Le franchissement du Somport est évité par le creusement d’un tunnel hélicoïdal unique en son genre.
Dés 1928, la voie tourne en plein régime.
Les meilleurs choses ayant une fin, une période de désamour pour le train commence après la guerre. Elle s’intensifie avec le développement de la voiture.
Le vendredi 27 mars 1970 un événement fortuit accélère le cours de l’histoire. Un train de 9 wagons chargés de maïs attaque la rampe d’Urdos. Ce jour de guigne, il fait froid. Très froid. Les motrices se mettent à patiner sur les rails couverts de givre. Les deux mécaniciens descendent pour mettre des cailloux sous les roues. Système D. C’est une bonne idée … au mauvais moment. A cet instant précis, la station électrique des Forges d’Abel disjoncte et prive de freinage la rame qui part en marche arrière. Elle dévale la pente à plus de 100 km/h, franchit le passage à niveau de Lescun qui n’a pas le temps de fermer et vient s’encastrer dans le pont de l’Estanguet.
L’accident sert de prétexte à la fermeture définitive de la ligne.
La belle aventure aura duré un siècle. Elle aura nécessité le creusement de 16 tunnels, l’élévation de 5 viaducs et la création de 14 km d’ouvrages d’art. Tout ce patrimoine est aujourd’hui livré à la rouille, aux herbes et aux ronces. Un climat de sinistrose règne sur l’ouvrage. Porté par la mode du ferroutage, un projet de réouverture hante les esprits. Fantasme ou réalité, l’avenir le dira.

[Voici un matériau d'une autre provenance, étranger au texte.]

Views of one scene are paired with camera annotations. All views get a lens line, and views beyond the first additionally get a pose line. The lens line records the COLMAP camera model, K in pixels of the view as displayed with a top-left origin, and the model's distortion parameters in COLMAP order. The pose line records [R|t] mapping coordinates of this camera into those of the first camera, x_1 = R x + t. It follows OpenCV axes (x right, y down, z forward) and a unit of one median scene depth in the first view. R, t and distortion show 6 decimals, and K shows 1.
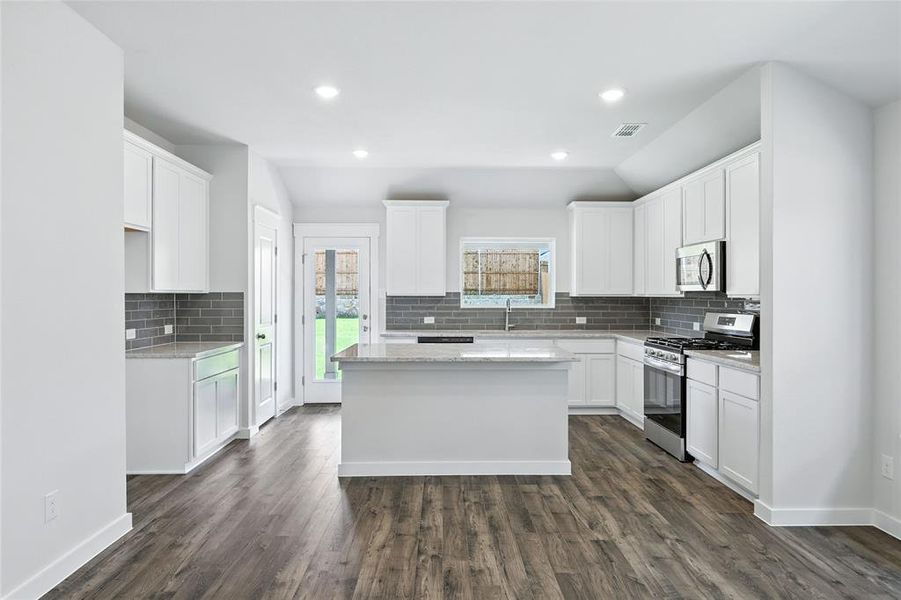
lens RADIAL K [[540.0, 0, 453.0], [0, 540.0, 294.5], [0, 0, 1]] dist [0.000588, 0.000198]
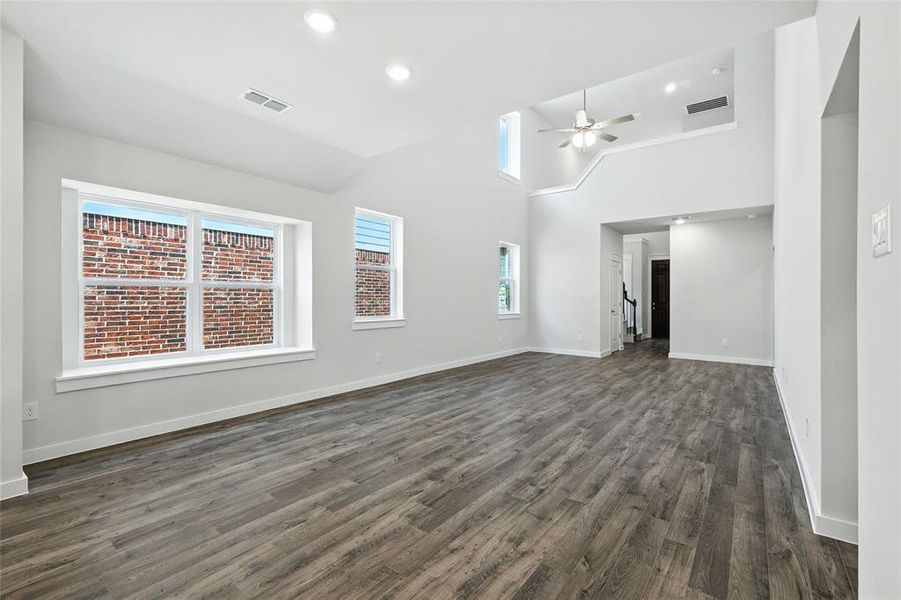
lens RADIAL K [[396.7, 0, 452.0], [0, 396.7, 297.5], [0, 0, 1]] dist [0.003608, -0.000165]
pose [[-0.782185, -0.001509, 0.623045, -0.319314], [-0.004612, 0.999984, -0.003368, 0.034745], [-0.623029, -0.005508, -0.782179, 0.679057]]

L’affaire du tunnel du Somport

Dans la dernière décennie du siècle ; l’affaire du tunnel du Somport remet la vallée d’Aspe sous les feux de l’actualité. L’axe de passage est toujours convoité. Cette fois par les camions.  Seulement voilà, l’étroitesse de la route, le franchissement du col, la traversée des villages sont autant d’obstacles. Qu’à cela ne tienne, on élargira la route, on creusera un tunnel, on construira des déviations.
Les événements prennent rapidement une tournure politique. Un lieu, un homme symboliseront ce combat sans merci entre les pros et les antis. La Goutte d’Eau, dans l’ancienne gare de Cette Eygun devient le repaire des anti-tunnels. Eric Pététin dit l’indien ou petit train est leur leader charismatique. Homme de conviction, il est arrêté 49 fois, passera 14 mois à l’ombre avant d’être gracié par Mitterrand en personne. A la tête de ses troupes, il mènera des combats épiques pour ralentir la bonne marche des travaux. C’est au cri de No Passaran que sera déployé tout l’arsenal de résistance des antis : manif, grève de la faim, œufs pourris, tags et invectives fleuries à l’adresse des représentants de l’ordre  etc.

Aujourd’hui le tunnel du Somport est en service. Les camions traversent la vallée. Une déviation épargne Bedous. Mais de nombreux points noirs font encore obstacle à la fluidité du trafic.
L’indien est revenu dans la vallée, plein de projets derrière la plume.